## Your task
What should come back is the data below, word for word, minus any picture.

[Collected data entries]
────────────────────
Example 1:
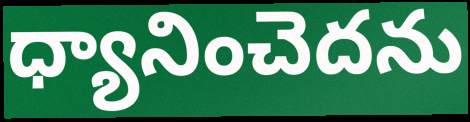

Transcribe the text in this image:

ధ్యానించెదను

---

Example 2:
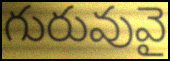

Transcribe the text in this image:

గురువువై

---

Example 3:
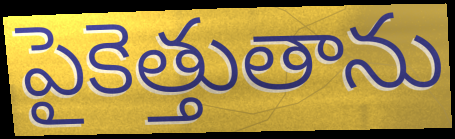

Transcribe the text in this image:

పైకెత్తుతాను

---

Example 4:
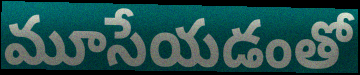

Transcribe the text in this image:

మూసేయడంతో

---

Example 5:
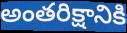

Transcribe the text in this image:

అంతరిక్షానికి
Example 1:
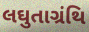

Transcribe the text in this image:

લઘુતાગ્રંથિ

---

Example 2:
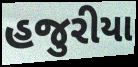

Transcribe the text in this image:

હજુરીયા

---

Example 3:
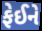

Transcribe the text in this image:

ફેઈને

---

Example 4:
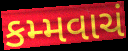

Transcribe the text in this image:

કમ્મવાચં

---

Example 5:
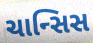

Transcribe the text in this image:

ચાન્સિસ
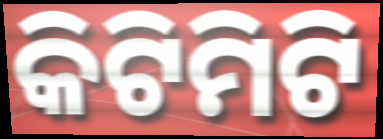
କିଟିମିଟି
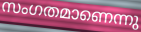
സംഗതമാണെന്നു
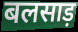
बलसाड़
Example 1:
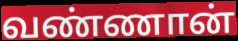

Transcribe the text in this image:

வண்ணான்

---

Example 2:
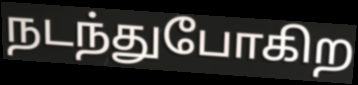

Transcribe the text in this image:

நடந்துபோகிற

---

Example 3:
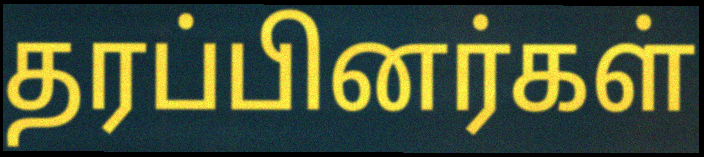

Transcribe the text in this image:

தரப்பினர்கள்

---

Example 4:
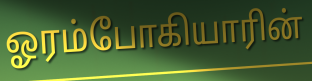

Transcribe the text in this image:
────────────────────
## Answer to the problem
Example 1:

Transcribe the text in this image:

ధ్యానించెదను

---

Example 2:

Transcribe the text in this image:

గురువువై

---

Example 3:

Transcribe the text in this image:

పైకెత్తుతాను

---

Example 4:

Transcribe the text in this image:

మూసేయడంతో

---

Example 5:

Transcribe the text in this image:

అంతరిక్షానికి
Example 1:

Transcribe the text in this image:

લઘુતાગ્રંથિ

---

Example 2:

Transcribe the text in this image:

હજુરીયા

---

Example 3:

Transcribe the text in this image:

ફેઈને

---

Example 4:

Transcribe the text in this image:

કમ્મવાચં

---

Example 5:

Transcribe the text in this image:

ચાન્સિસ
କିଟିମିଟି
സംഗതമാണെന്നു
बलसाड़
Example 1:

Transcribe the text in this image:

வண்ணான்

---

Example 2:

Transcribe the text in this image:

நடந்துபோகிற

---

Example 3:

Transcribe the text in this image:

தரப்பினர்கள்

---

Example 4:

Transcribe the text in this image:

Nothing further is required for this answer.